Material provided:
※

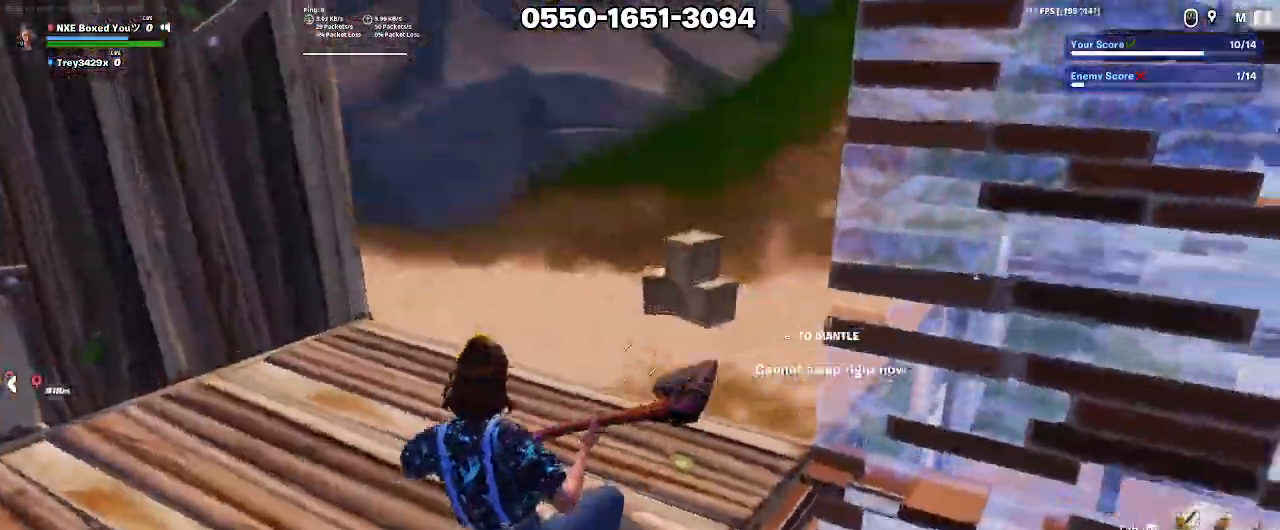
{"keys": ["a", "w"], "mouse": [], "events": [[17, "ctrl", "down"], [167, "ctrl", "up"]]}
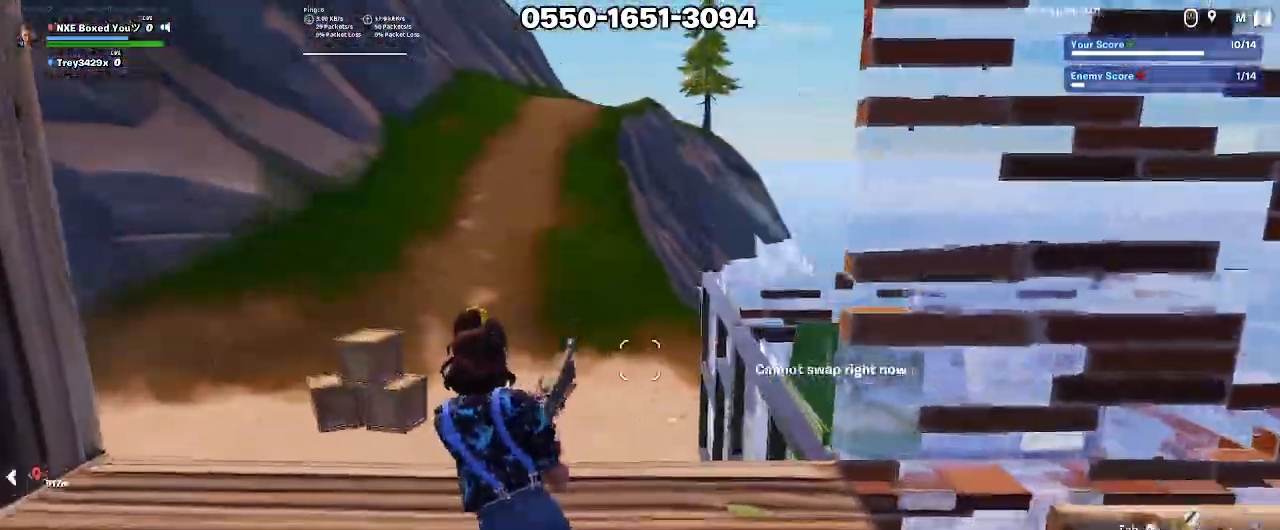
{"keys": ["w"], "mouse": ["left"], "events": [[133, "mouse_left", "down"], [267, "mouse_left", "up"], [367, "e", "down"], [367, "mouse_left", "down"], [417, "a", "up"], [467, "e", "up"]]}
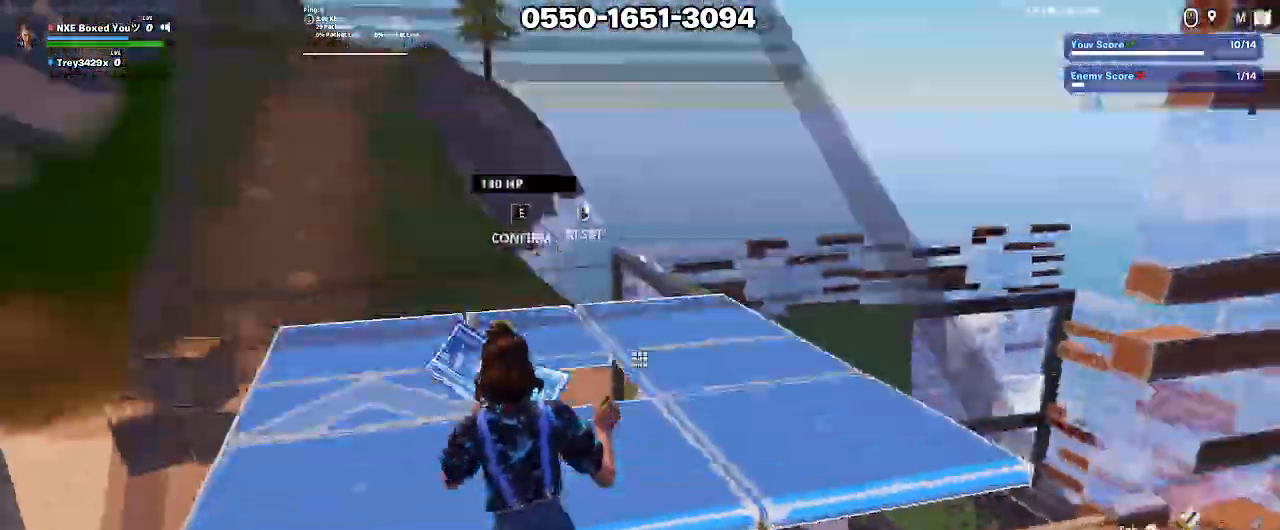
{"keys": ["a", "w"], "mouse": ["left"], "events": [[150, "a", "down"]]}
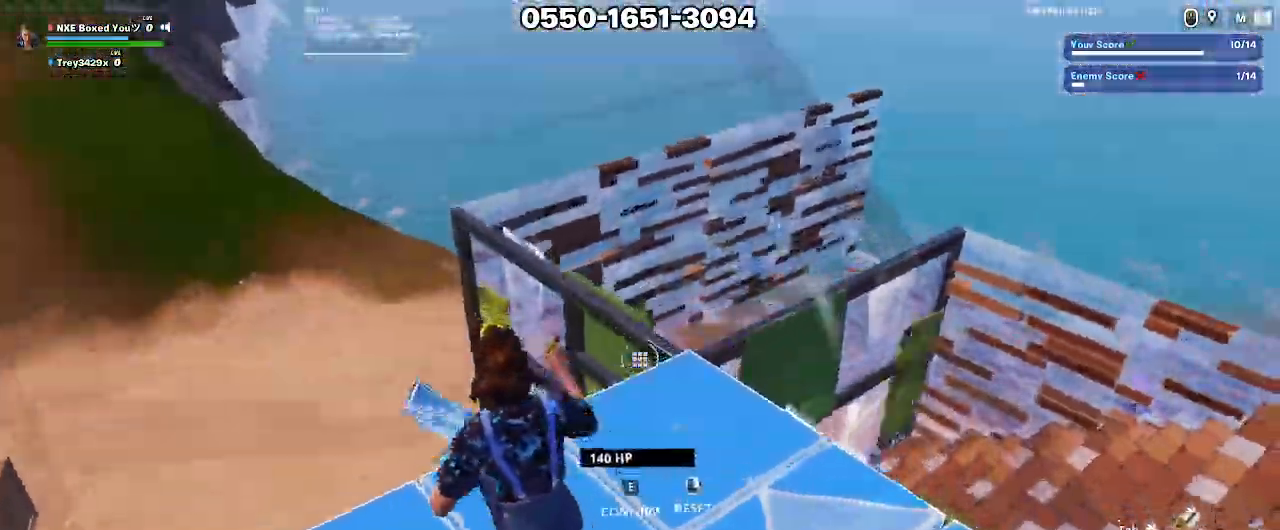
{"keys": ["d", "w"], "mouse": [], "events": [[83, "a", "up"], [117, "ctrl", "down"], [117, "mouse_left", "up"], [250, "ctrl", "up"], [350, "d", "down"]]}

※

What the exercise asks: Without including a single picture, restate all of the data word for word.

Task solution:
{"keys": ["a", "w"], "mouse": [], "events": [[17, "ctrl", "down"], [167, "ctrl", "up"]]}
{"keys": ["w"], "mouse": ["left"], "events": [[133, "mouse_left", "down"], [267, "mouse_left", "up"], [367, "e", "down"], [367, "mouse_left", "down"], [417, "a", "up"], [467, "e", "up"]]}
{"keys": ["a", "w"], "mouse": ["left"], "events": [[150, "a", "down"]]}
{"keys": ["d", "w"], "mouse": [], "events": [[83, "a", "up"], [117, "ctrl", "down"], [117, "mouse_left", "up"], [250, "ctrl", "up"], [350, "d", "down"]]}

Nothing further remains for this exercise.